(Collected data)
=== Begin Enclosure ===

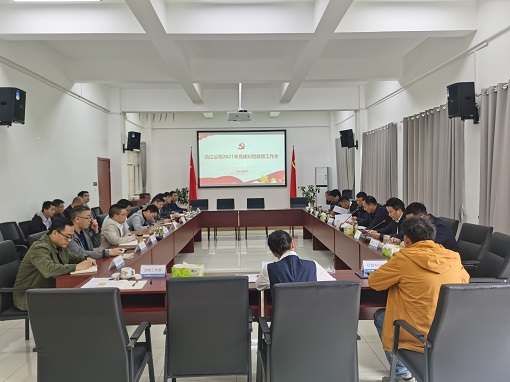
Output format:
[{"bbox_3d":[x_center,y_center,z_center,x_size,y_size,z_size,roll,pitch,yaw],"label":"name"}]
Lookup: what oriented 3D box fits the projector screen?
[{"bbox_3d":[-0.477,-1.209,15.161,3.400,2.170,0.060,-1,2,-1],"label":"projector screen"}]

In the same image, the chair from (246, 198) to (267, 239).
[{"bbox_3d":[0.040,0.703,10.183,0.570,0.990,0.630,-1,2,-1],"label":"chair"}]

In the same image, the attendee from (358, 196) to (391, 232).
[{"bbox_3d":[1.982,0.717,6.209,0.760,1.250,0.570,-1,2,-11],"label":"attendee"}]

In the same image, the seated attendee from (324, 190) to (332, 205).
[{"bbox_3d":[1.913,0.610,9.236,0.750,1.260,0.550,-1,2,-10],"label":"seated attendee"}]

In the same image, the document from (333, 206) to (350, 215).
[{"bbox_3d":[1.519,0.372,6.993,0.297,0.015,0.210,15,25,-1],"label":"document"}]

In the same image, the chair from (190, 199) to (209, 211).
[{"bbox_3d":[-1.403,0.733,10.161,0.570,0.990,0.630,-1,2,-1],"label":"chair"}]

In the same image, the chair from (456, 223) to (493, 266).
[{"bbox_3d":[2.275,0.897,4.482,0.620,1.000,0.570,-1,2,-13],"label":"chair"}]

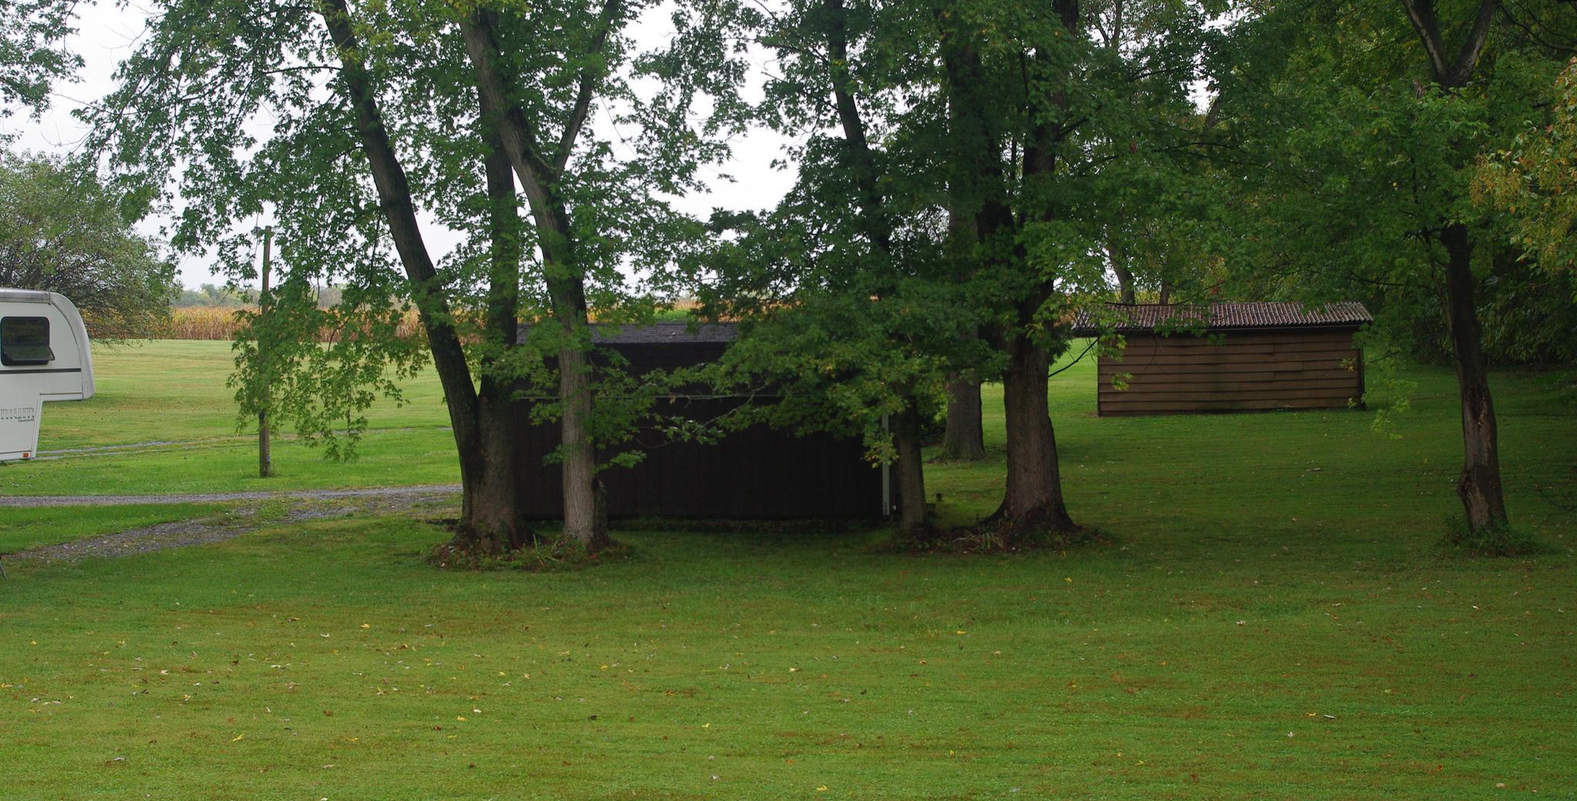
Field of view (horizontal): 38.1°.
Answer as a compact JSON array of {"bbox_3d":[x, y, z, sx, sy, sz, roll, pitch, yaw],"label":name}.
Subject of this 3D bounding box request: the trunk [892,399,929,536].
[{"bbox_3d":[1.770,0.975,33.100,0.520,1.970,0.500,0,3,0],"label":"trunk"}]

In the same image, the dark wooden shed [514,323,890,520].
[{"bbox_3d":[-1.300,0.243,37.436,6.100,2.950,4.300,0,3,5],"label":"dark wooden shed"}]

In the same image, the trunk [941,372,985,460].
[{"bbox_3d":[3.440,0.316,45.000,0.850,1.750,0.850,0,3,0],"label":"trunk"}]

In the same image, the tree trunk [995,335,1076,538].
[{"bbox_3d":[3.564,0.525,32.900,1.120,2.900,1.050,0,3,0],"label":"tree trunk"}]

=== End Enclosure ===

Print each record exactly as it stands, skipping the pictures.

| Answer space |
Output format:
[{"bbox_3d":[x_center,y_center,z_center,x_size,y_size,z_size,roll,pitch,yaw],"label":"name"}]
Lookup: what oriented 3D box fits the projector screen?
[{"bbox_3d":[-0.477,-1.209,15.161,3.400,2.170,0.060,-1,2,-1],"label":"projector screen"}]

In the same image, the chair from (246, 198) to (267, 239).
[{"bbox_3d":[0.040,0.703,10.183,0.570,0.990,0.630,-1,2,-1],"label":"chair"}]

In the same image, the attendee from (358, 196) to (391, 232).
[{"bbox_3d":[1.982,0.717,6.209,0.760,1.250,0.570,-1,2,-11],"label":"attendee"}]

In the same image, the seated attendee from (324, 190) to (332, 205).
[{"bbox_3d":[1.913,0.610,9.236,0.750,1.260,0.550,-1,2,-10],"label":"seated attendee"}]

In the same image, the document from (333, 206) to (350, 215).
[{"bbox_3d":[1.519,0.372,6.993,0.297,0.015,0.210,15,25,-1],"label":"document"}]

In the same image, the chair from (190, 199) to (209, 211).
[{"bbox_3d":[-1.403,0.733,10.161,0.570,0.990,0.630,-1,2,-1],"label":"chair"}]

In the same image, the chair from (456, 223) to (493, 266).
[{"bbox_3d":[2.275,0.897,4.482,0.620,1.000,0.570,-1,2,-13],"label":"chair"}]

Field of view (horizontal): 38.1°.
Answer as a compact JSON array of {"bbox_3d":[x, y, z, sx, sy, sz, roll, pitch, yaw],"label":name}.
Subject of this 3D bounding box request: the trunk [892,399,929,536].
[{"bbox_3d":[1.770,0.975,33.100,0.520,1.970,0.500,0,3,0],"label":"trunk"}]

In the same image, the dark wooden shed [514,323,890,520].
[{"bbox_3d":[-1.300,0.243,37.436,6.100,2.950,4.300,0,3,5],"label":"dark wooden shed"}]

In the same image, the trunk [941,372,985,460].
[{"bbox_3d":[3.440,0.316,45.000,0.850,1.750,0.850,0,3,0],"label":"trunk"}]

In the same image, the tree trunk [995,335,1076,538].
[{"bbox_3d":[3.564,0.525,32.900,1.120,2.900,1.050,0,3,0],"label":"tree trunk"}]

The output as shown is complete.